IDEATO E DIRETTO DA ANTONIO CANTARO E FEDERICO LOSURDO

Autonomia geopolitica è transizione energetica. E viceversa

La partita energetica è cruciale per l’autonomia geopolitica dell’Europa. La sinistra abbandoni il miraggio ideologico di assenza di alternative all’efficienza del mercato, per tornare alla keynesiana socializzazione degli investimenti

La transizione energetica dell’Europa verso energie pulite e rinnovabili era già un punto irrinunciabile prima della crisi geopolitica (e geo-economica) scoppiata con l’invasione russa dell’Ucraina. Lo era per ragioni di fondo e di lungo periodo, che attengono alla ormai provata insostenibilità ecologica del modello energetico basato sulle energie fossili, e alla volontà europea di costituirsi come punto di riferimento nella transizione a un modello sostenibile.

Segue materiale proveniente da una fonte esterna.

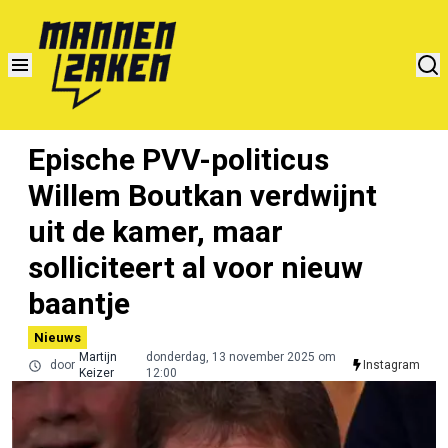
Epische PVV-politicus
Willem Boutkan verdwijnt
uit de kamer, maar
solliciteert al voor nieuw
baantje
Nieuws
Martijn
donderdag, 13 november 2025 om
door
Instagram
Keizer
12:00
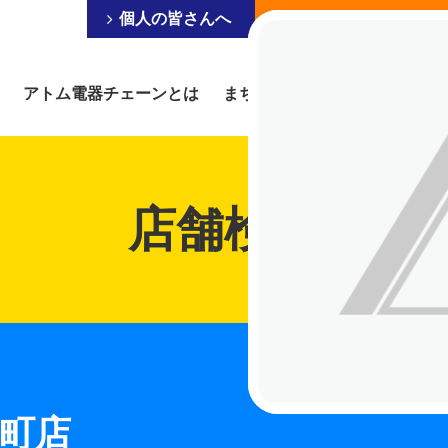
個人の皆さんへ
事業を営まれている皆
アトム電器チェーンとは
まちの電器屋にできること
店舗検索
町店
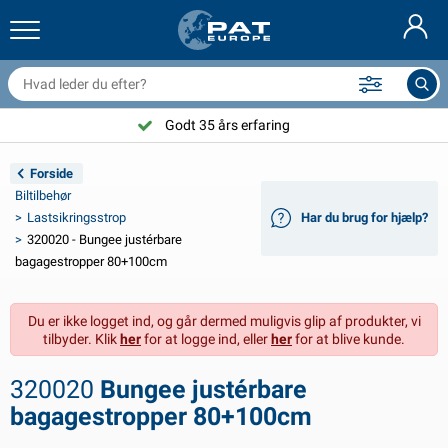
railernet & tilbehør
il indvendig
eskyttelsesetuier
ortøjning
amper
ykeltilbehør
asStop® produkter
Brandslukker & brandtæpper
Nederlands
resseninger
il udvendig
ampingvogn & autocamper udvendig
nkering
otorcykeltilbehør
Godt 35 års erfaring
Deutsch
lektrisk udstyr til trailer
atteriopladere & solprodukter
ampingvogn & bobil invendig
æksdele og beslag
dendørs
Forside
English
Biltilbehør
railer Belysning
mformere
lektricitet
roge og sjækler
ærktøj
Lastsikringsstrop
Har du brug for hjælp?
320020 - Bungee justérbare
Français
railer Belysning Aspöck
2V & 24V tilbehør
ilbehør til gas
ejlsport
abelbindere
bagagestropper 80+100cm
Svenska
railer Belysning Radex
il- og topbetræk
usstand
ikkerhed
iverse
Du er ikke logget ind, og går dermed muligvis glip af produkter, vi
tilbyder. Klik
her
for at logge ind, eller
her
for at blive kunde.
ED-belysning for tilhengere
ilværktøj
edligeholdelsesprodukter
eparation og vedligeholdelse
VARTA®
Norsk
320020
Bungee justérbare
railer panel
ilpærer
eknisk tilbehør
eb
ørskilte
Suomalainen
bagagestropper 80+100cm
eflektorer
ikringer
elt tilbehør
eskyttelse covers og tilbehør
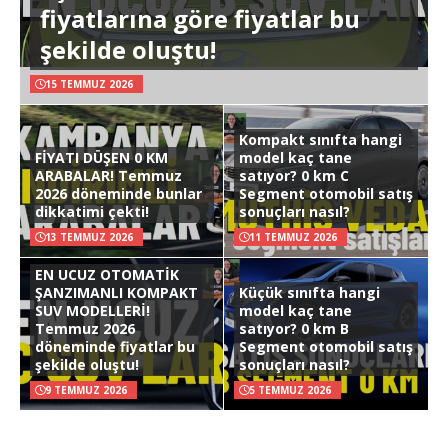
fiyatlarına göre fiyatlar bu
şekilde oluştu!
15 TEMMUZ 2026
Kompakt sınıfta hangi
FİYATI DÜŞEN 0 KM
model kaç tane
ARABALAR! Temmuz
satıyor? 0 km C
2026 döneminde bunlar
Segment otomobil satış
dikkatimi çekti!
sonuçları nasıl?
13 TEMMUZ 2026
11 TEMMUZ 2026
EN UCUZ OTOMATİK
ŞANZIMANLI KOMPAKT
Küçük sınıfta hangi
SUV MODELLERİ!
model kaç tane
Temmuz 2026
satıyor? 0 km B
döneminde fiyatlar bu
Segment otomobil satış
şekilde oluştu!
sonuçları nasıl?
9 TEMMUZ 2026
5 TEMMUZ 2026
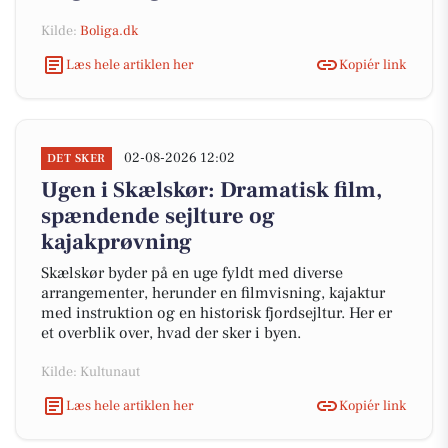
Kilde:
Boliga.dk
Læs hele artiklen her
Kopiér link
02-08-2026 12:02
DET SKER
Ugen i Skælskør: Dramatisk film,
spændende sejlture og
kajakprøvning
Skælskør byder på en uge fyldt med diverse
arrangementer, herunder en filmvisning, kajaktur
med instruktion og en historisk fjordsejltur. Her er
et overblik over, hvad der sker i byen.
Kilde: Kultunaut
Læs hele artiklen her
Kopiér link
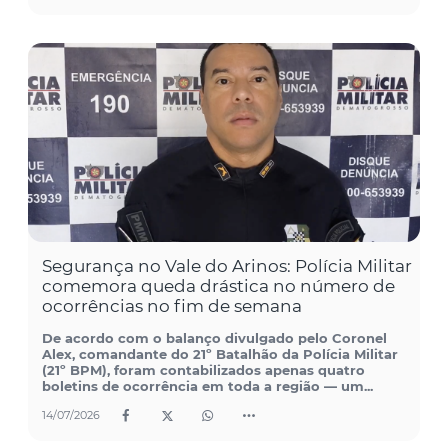
Segurança no Vale do Arinos: Polícia Militar
comemora queda drástica no número de
ocorrências no fim de semana
De acordo com o balanço divulgado pelo Coronel
Alex, comandante do 21º Batalhão da Polícia Militar
(21º BPM), foram contabilizados apenas quatro
boletins de ocorrência em toda a região — um...
14/07/2026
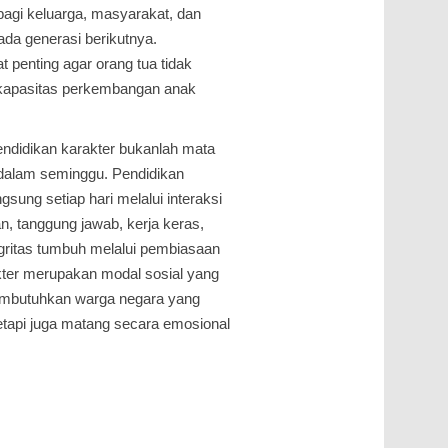
agi keluarga, masyarakat, dan
ada generasi berikutnya.
 penting agar orang tua tidak
kapasitas perkembangan anak
endidikan karakter bukanlah mata
 dalam seminggu. Pendidikan
sung setiap hari melalui interaksi
an, tanggung jawab, kerja keras,
tegritas tumbuh melalui pembiasaan
kter merupakan modal sosial yang
embutuhkan warga negara yang
tetapi juga matang secara emosional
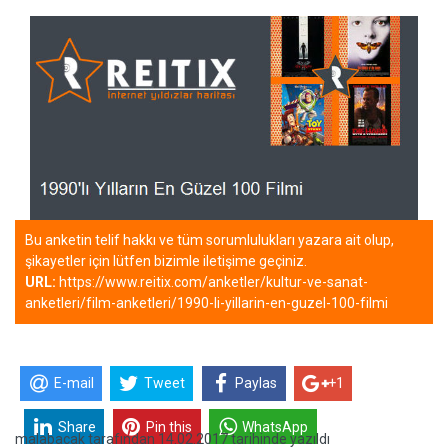
Bu anketin telif hakkı ve tüm sorumlulukları yazara ait olup,
şikayetler için lütfen bizimle iletişime geçiniz.
URL:
https://www.reitix.com/anketler/kultur-ve-sanat-
anketleri/film-anketleri/1990-li-yillarin-en-guzel-100-filmi
E-mail
Tweet
Paylas
+1
Share
Pin this
WhatsApp
malabacak
tarafından
14.02.2017 tarihinde yazıldı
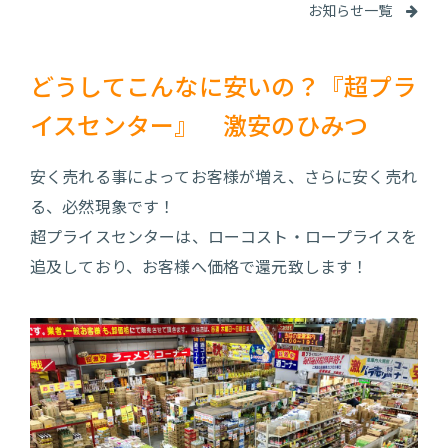
お知らせ一覧
どうしてこんなに安いの？『超プラ
イスセンター』 激安のひみつ
安く売れる事によってお客様が増え、さらに安く売れ
る、必然現象です！
超プライスセンターは、ローコスト・ロープライスを
追及しており、お客様へ価格で還元致します！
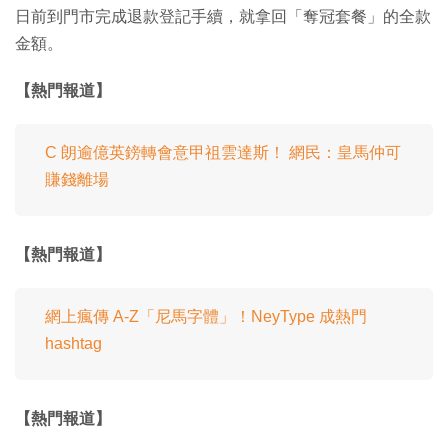
日前到門市完成退款登記手續，就拿回「奪冠套餐」的全款
金額。
【熱門報道】
C 朗逾億英鎊轉會意甲祖雲達斯！ 網民：皇馬仲可
賺錢離場
【熱門報道】
網上瘋傳 A-Z「尼馬字體」！NeyType 成熱門
hashtag
【熱門報道】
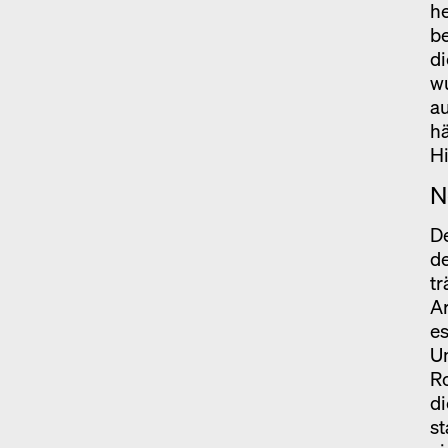
h
be
di
wu
a
hä
H
N
De
de
tr
Ar
es
U
Ro
d
st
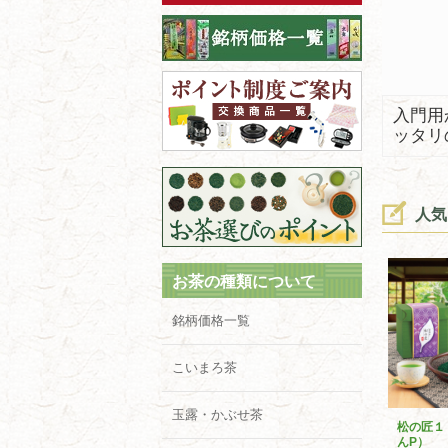
入門用
ッタリ
人気
お茶の種類について
銘柄価格一覧
こいまろ茶
玉露・かぶせ茶
松の匠１
んP）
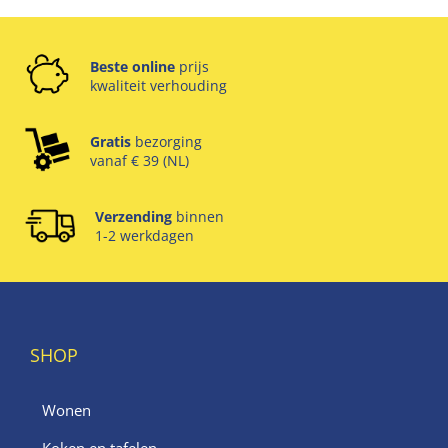
Beste online
prijs
kwaliteit verhouding
Gratis
bezorging
vanaf € 39 (NL)
Verzending
binnen
1-2 werkdagen
SHOP
Wonen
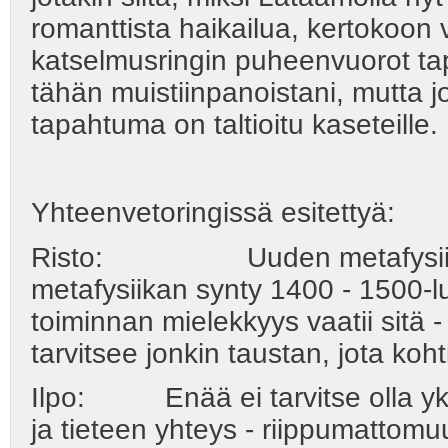
romanttista haikailua, kertokoon
katselmusringin puheenvuorot ta
tähän muistiinpanoistani, mutta jo
tapahtuma on taltioitu kaseteille.
Yhteenvetoringissä esitettyä:
Risto: Uuden metafysiikan 
metafysiikan synty 1400 - 1500-luvu
toiminnan mielekkyys vaatii sitä
tarvitsee jonkin taustan, jota koh
Ilpo: Enää ei tarvitse olla yks
ja tieteen yhteys - riippumattom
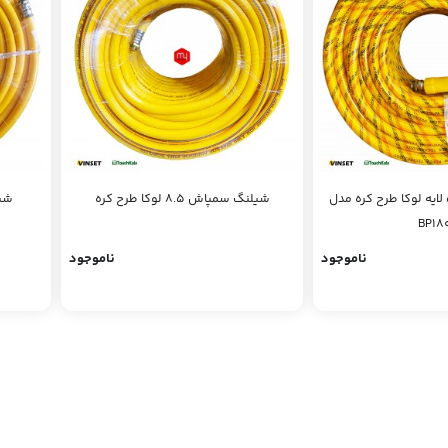
شیلنگ سمپاش 5 لایه لوکا طرح کره مدل
شیلنگ سمپاش 8.5 لوکا طرح کره
شیلنگ
BP18
ناموجود
ناموجود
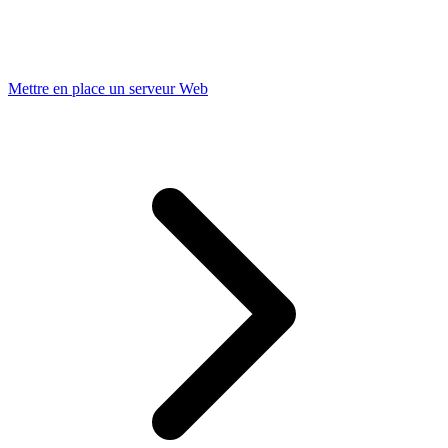
Mettre en place un serveur Web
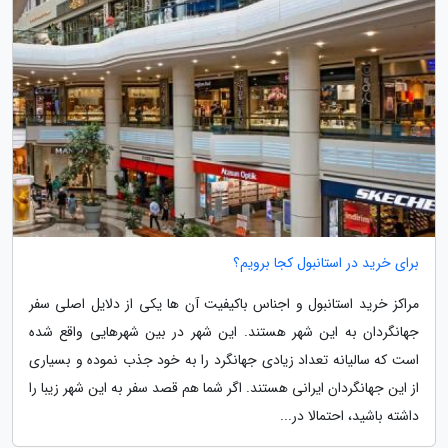
برای خرید در استانبول کجا برویم؟
مراکز خرید استانبول و اجناس باکیفیت آن ها یکی از دلایل اصلی سفر
جهانگردان به این شهر هستند. این شهر در بین شهرهایی واقع شده
است که سالیانه تعداد زیادی جهانگرد را به خود جذب نموده و بسیاری
از این جهانگردان ایرانی هستند. اگر شما هم قصد سفر به این شهر زیبا را
داشته باشید، احتمالا در...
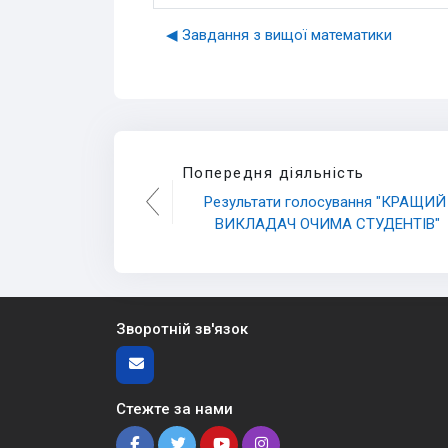
◀︎ Завдання з вищої математики
Попередня діяльність
Результати голосування "КРАЩИЙ 
ВИКЛАДАЧ ОЧИМА СТУДЕНТІВ"
Зворотній зв'язок
Стежте за нами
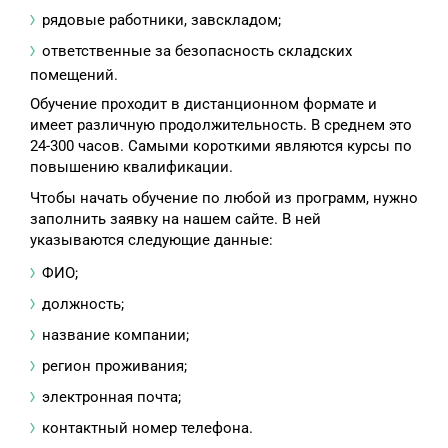
рядовые работники, завскладом;
ответственные за безопасность складских
помещений.
Обучение проходит в дистанционном формате и
имеет различную продолжительность. В среднем это
24-300 часов. Самыми короткими являются курсы по
повышению квалификации.
Чтобы начать обучение по любой из программ, нужно
заполнить заявку на нашем сайте. В ней
указываются следующие данные:
ФИО;
должность;
название компании;
регион проживания;
электронная почта;
контактный номер телефона.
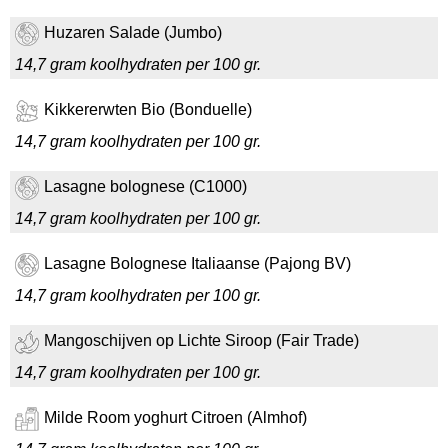
Huzaren Salade (Jumbo)
14,7 gram koolhydraten per 100 gr.
Kikkererwten Bio (Bonduelle)
14,7 gram koolhydraten per 100 gr.
Lasagne bolognese (C1000)
14,7 gram koolhydraten per 100 gr.
Lasagne Bolognese Italiaanse (Pajong BV)
14,7 gram koolhydraten per 100 gr.
Mangoschijven op Lichte Siroop (Fair Trade)
14,7 gram koolhydraten per 100 gr.
Milde Room yoghurt Citroen (Almhof)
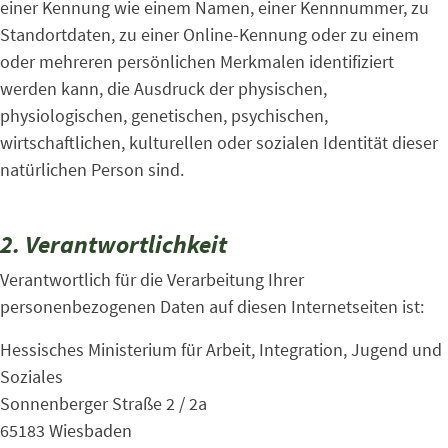
einer Kennung wie einem Namen, einer Kennnummer, zu
Standortdaten, zu einer Online-Kennung oder zu einem
oder mehreren persönlichen Merkmalen identifiziert
werden kann, die Ausdruck der physischen,
physiologischen, genetischen, psychischen,
wirtschaftlichen, kulturellen oder sozialen Identität dieser
natürlichen Person sind.
2. Verantwortlichkeit
Verantwortlich für die Verarbeitung Ihrer
personenbezogenen Daten auf diesen Internetseiten ist:
Hessisches Ministerium für Arbeit, Integration, Jugend und
Soziales
Sonnenberger Straße 2 / 2a
65183 Wiesbaden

Un Green Deal europeo era già materia di ampia convergenza quando la crisi del Covid ha reso possibile ciò che fino a quel momento sembrava impensabile: un piano di investimenti infrastrutturali volto a riconfigurare lo spazio produttivo europeo.

In Defense of Public Debt

Insisto sui due termini (“piano” e “infrastrutturali”) perché riassumono bene il cambiamento di orizzonte che stiamo sperimentando: dopo decenni di lotta ideologica alla spesa pubblica e ancor più al debito pubblico, ora si scrive, anche in ambito mainstream, In Defense of Public Debt [È il titolo dell’ultimo libro di Barry Eichengreen, riconosciuto fra i massimi esperti di storia monetaria e finanziaria]. Si riconosce, insomma, che esistono attività essenziali per il buon funzionamento di un’economia di mercato che nessun attore dell’economia di mercato può intraprendere da solo, e secondo la logica dell’investimento privato. È giunto dunque, a quanto sembra, il momento di meditare attentamente ciò che Keynes diceva a proposito di un concetto spesso non ben compreso ma centrale nel suo pensiero, la socializzazione degli investimenti: non si tratta di chiedere al pubblico di fare ciò che già l’iniziativa privata sa fare, ma di pretendere che faccia ciò che solo il pubblico può fare, affinché l’iniziativa privata sia sostenuta e orientata in una direzione socialmente accettabile. E ciò che il pubblico può fare, elettivamente, sono gli investimenti infrastrutturali, nel quadro di una politica industriale di lungo periodo.